- Extracted text

So we’re going to continue to see demand. It’ll show up in our business a lot in software and services, because that makes up a big piece of that business. As the hardware thins out a little in the lane, the average selling prices decline a bit, but we see again continued demand and as we described in our prepared remarks, our next gen self-checkout is making some traction too.

Brian Webb: And I would just add that based on the projects, we expect the hardware decline to moderate in the second half versus the first half.

Matt Summerville: So maybe as a follow up then, Brian, along those lines, how should we be thinking about kind of the go-forward revenue and EBITDA cadence, more broadly speaking, as we think about Q2 in the back half of the year relative to the $122 million of EBITDA you delivered in Q1? Thank you. Yes, yes.

Brian Webb: So consistent with what we said on our last call, because our cost transformation initiatives are ramping as we go through the year, and because the hardware rated decline is expected to moderate in the second half, we’ll see revenue and adjusted EBITDA sequentially improve as we go through the year.

Operator: Our next question comes from Mayank Tandon with Needham & Company. Please proceed with your question.

Mayank Tandon: Thank you. Good morning. Maybe just diving into ARR trends, Brian or David, could you talk about what we should expect there, both on the software side and in total ARR, just in terms of trend line as you progress through the year end? And maybe you could break it down by vertical as well?

David Wilkinson: Yes, I would say overall, we’re pleased with the growth we’re seeing in software ARR and total ARR. That includes services as well. That for us, is what gives us confidence in the strategy of adding new customers, the customer growth we’re seeing, and monetizing our base of the largest install base in the industries that we serve? We’ll continue to see, as Brian described, a similar trend in terms of sequential growth of ARR. As we look out over the quarters, that’ll be a trend in all three of the businesses honestly.

Brian Webb: And I would just add one point. We published for the first time a metrics file on our website, which has a lot of the financial data and KPI data. Just encourage everybody to take a look at that.

- Set tasks
1. Switch "Track" to "Follow" in the records and rewrite them with nothing else changed, starting at their first line and ending with the line that has "13: (482, 178)".
2. Pick up the earnings call transcript after its final sentence and carry it forward.
The earnings call text and the records come from unrelated sources.

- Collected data

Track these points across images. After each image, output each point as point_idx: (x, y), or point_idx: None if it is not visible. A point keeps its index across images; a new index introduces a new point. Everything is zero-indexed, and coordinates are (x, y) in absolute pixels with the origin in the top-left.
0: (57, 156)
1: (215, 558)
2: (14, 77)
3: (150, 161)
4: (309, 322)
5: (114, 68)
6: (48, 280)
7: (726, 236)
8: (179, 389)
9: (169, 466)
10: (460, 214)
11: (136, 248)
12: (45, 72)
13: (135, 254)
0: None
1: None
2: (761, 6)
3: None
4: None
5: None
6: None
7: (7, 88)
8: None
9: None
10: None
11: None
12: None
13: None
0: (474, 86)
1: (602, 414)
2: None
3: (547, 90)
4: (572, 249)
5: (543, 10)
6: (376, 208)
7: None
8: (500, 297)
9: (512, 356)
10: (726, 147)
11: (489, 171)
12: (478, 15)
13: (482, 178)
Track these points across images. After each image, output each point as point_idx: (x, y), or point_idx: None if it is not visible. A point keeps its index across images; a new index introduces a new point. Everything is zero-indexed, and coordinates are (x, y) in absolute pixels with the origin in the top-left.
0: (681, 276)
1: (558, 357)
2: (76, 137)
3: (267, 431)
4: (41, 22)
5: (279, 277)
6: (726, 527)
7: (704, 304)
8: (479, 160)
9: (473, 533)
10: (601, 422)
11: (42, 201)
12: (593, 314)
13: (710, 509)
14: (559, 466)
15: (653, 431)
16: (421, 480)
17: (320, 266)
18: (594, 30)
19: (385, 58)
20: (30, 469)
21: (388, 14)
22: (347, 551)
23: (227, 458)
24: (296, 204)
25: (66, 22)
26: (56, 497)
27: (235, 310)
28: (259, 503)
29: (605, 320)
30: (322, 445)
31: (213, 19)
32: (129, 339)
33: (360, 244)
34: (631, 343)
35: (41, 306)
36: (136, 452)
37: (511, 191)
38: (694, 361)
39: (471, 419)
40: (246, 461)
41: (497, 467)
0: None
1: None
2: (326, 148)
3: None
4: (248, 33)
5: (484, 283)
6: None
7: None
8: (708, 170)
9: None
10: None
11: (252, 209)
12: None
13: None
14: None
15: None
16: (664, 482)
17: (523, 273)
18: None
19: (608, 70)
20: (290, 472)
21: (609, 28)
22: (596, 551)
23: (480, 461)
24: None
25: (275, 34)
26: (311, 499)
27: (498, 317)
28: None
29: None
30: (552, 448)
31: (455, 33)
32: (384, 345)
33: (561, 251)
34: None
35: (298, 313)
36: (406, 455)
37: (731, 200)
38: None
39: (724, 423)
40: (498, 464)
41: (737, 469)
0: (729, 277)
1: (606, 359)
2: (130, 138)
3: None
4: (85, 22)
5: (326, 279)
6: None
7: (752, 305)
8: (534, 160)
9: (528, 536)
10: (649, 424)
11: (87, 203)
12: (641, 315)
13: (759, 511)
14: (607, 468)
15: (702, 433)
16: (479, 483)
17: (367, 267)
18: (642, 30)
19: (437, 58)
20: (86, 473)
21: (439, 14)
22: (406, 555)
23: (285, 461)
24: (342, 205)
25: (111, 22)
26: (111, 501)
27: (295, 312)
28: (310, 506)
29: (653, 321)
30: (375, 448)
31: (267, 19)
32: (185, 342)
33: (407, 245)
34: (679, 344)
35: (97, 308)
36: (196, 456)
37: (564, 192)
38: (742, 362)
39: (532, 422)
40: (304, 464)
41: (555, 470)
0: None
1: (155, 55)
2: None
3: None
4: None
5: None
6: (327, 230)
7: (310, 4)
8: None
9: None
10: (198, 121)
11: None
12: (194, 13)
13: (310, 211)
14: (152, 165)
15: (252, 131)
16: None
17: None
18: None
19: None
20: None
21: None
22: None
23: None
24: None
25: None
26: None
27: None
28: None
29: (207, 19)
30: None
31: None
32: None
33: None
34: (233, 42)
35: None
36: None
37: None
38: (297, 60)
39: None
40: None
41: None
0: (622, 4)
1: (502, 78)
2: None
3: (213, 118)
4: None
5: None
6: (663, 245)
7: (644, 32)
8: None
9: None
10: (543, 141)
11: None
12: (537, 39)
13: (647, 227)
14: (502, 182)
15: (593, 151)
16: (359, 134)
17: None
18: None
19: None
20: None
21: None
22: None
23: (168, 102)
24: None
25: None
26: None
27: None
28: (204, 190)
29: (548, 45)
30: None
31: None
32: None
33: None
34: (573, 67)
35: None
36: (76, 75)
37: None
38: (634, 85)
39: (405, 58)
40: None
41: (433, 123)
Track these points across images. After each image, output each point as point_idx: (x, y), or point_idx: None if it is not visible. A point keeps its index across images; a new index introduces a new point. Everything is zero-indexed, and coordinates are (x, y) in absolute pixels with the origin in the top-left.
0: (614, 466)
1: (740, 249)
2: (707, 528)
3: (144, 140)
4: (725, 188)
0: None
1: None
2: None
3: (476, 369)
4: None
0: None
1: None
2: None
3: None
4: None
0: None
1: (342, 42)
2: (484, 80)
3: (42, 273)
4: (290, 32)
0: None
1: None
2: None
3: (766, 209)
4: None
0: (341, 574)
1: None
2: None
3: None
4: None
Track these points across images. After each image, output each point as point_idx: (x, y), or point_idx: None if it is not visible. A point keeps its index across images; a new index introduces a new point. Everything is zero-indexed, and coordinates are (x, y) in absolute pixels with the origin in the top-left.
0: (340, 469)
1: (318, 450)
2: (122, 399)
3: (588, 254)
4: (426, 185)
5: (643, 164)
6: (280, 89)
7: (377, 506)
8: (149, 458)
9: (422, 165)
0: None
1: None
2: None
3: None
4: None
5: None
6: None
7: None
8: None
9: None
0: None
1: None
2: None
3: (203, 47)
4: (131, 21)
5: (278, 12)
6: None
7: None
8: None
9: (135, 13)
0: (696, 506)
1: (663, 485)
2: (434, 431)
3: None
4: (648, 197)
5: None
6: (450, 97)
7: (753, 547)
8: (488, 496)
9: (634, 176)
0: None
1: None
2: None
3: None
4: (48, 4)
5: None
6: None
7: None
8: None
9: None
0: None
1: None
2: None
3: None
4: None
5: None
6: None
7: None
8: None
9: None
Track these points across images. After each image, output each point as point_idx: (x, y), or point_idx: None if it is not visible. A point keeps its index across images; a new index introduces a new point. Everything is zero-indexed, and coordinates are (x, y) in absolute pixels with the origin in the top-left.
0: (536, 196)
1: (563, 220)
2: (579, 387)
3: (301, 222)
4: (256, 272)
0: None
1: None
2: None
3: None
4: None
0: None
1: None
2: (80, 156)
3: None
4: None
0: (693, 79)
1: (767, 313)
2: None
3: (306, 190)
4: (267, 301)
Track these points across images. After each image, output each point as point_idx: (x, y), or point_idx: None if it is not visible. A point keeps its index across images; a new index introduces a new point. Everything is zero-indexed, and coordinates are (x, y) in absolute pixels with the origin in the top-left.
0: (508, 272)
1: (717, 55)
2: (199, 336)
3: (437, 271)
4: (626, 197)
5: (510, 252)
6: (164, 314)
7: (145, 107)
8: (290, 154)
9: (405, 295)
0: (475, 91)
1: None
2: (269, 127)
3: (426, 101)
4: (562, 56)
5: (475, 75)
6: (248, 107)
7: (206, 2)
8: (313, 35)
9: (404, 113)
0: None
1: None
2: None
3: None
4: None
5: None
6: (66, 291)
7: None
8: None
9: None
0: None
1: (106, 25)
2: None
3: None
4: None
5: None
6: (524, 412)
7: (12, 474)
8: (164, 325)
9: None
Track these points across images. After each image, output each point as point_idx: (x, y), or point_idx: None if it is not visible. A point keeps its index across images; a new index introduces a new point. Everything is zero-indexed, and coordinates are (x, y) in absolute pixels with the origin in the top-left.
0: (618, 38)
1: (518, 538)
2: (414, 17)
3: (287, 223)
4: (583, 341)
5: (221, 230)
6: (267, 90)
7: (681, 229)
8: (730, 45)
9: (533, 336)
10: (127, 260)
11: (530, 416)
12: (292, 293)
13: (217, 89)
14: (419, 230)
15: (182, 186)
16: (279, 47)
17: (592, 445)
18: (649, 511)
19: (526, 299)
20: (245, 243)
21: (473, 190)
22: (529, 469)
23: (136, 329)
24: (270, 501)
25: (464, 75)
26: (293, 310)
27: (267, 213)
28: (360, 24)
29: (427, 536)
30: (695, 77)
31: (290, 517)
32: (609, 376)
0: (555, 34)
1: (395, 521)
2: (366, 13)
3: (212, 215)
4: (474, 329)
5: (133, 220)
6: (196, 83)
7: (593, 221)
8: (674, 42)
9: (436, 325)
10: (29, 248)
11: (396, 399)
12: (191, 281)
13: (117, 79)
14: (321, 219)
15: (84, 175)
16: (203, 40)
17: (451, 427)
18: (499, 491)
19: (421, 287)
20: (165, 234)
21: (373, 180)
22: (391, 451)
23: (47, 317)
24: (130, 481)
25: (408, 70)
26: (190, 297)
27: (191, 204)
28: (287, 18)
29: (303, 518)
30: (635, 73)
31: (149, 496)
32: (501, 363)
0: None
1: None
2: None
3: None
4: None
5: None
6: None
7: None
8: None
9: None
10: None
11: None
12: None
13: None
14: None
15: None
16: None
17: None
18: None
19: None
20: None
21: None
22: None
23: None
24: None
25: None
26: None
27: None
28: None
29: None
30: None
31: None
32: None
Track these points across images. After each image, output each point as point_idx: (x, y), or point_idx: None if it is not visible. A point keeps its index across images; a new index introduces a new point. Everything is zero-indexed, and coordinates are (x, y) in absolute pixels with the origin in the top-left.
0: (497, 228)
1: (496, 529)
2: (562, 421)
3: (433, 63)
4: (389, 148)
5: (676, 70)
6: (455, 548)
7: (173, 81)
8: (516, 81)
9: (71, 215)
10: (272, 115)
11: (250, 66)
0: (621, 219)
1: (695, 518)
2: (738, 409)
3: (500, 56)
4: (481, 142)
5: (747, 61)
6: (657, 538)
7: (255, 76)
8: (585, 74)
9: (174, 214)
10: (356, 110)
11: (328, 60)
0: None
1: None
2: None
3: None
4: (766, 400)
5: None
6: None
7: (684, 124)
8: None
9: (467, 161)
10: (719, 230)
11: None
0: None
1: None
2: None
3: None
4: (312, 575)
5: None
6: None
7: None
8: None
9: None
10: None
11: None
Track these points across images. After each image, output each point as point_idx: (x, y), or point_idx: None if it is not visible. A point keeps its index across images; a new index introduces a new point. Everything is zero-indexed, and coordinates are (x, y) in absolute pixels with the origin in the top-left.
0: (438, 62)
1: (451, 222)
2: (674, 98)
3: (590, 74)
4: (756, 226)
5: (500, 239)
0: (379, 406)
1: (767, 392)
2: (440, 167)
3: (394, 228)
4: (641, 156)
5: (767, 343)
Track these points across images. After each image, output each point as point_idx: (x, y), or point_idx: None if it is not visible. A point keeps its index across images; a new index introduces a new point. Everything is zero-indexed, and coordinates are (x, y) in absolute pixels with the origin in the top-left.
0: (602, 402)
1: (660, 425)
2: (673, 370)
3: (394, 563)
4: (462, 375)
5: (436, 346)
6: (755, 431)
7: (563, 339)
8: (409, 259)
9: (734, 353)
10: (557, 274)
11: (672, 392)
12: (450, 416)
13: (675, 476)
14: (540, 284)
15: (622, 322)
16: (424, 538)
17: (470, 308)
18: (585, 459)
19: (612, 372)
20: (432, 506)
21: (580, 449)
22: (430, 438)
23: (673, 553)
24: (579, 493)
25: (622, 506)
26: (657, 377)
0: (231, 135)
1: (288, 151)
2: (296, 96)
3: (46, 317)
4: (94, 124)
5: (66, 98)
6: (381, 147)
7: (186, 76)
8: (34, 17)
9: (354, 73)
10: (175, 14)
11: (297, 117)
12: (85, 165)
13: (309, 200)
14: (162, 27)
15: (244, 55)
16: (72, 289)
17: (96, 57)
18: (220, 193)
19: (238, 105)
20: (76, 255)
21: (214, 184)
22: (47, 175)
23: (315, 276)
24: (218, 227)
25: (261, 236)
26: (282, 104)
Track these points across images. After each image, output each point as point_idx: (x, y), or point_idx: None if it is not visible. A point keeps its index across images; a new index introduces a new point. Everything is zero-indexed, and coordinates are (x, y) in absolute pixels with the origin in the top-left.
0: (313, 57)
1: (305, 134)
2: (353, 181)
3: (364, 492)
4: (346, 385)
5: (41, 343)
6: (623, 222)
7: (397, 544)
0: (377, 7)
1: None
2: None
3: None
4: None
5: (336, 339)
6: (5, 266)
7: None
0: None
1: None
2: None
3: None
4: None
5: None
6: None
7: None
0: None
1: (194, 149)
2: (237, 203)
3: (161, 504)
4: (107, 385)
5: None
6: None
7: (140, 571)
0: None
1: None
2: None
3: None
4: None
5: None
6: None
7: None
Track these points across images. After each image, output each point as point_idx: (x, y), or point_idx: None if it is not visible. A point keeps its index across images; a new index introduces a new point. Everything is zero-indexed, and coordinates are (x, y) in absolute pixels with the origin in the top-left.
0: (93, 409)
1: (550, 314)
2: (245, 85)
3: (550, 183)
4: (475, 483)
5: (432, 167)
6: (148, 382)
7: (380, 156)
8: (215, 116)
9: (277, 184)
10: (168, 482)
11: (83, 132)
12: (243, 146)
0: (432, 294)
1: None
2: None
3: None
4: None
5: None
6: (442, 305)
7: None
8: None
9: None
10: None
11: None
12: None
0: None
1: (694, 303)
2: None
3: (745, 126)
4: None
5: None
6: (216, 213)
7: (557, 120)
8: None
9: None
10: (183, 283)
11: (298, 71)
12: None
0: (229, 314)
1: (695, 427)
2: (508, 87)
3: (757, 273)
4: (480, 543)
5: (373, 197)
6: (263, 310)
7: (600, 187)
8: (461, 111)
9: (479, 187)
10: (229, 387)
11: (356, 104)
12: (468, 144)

- Response list
1.
Follow these points across images. After each image, output each point as point_idx: (x, y), or point_idx: None if it is not visible. A point keeps its index across images; a new index introduces a new point. Everything is zero-indexed, and coordinates are (x, y) in absolute pixels with the origin in the top-left.
0: (57, 156)
1: (215, 558)
2: (14, 77)
3: (150, 161)
4: (309, 322)
5: (114, 68)
6: (48, 280)
7: (726, 236)
8: (179, 389)
9: (169, 466)
10: (460, 214)
11: (136, 248)
12: (45, 72)
13: (135, 254)
0: None
1: None
2: (761, 6)
3: None
4: None
5: None
6: None
7: (7, 88)
8: None
9: None
10: None
11: None
12: None
13: None
0: (474, 86)
1: (602, 414)
2: None
3: (547, 90)
4: (572, 249)
5: (543, 10)
6: (376, 208)
7: None
8: (500, 297)
9: (512, 356)
10: (726, 147)
11: (489, 171)
12: (478, 15)
13: (482, 178)

2.
Mayank Tandon: Got it. Okay, well, then I’ll just turn to a separate question. We get this a lot from investors, and I’m sure you do as well. The digital banking piece obviously is doing really well and we look at the valuations for other pure plays out there in the market. They’ve creeped up actually pretty meaningfully in the recent quarters. So any updates on your plans to potentially monetize the asset, just given the higher valuations in the market overall, and maybe that way, given that the synergies between digital banking and retail and restaurants, it doesn’t seem to be at least obvious to investors. That could be obviously a very rewarding opportunity for the shareholders over time, any thoughts there?

Brian Webb: The digital banking business, as you saw through the results, is performing really well. We’re proud of what that team has done. As I described operationally, we’ve consolidated that into a singular team focused on execution and we’re seeing continued strong growth in that business. So right now, I agree that the value of that business is underappreciated and that’s the whole intent of what we’re doing, is exposing the value of that and the new NCR Voyix. That being said, we always continue to explore all opportunities to maximize shareholder value.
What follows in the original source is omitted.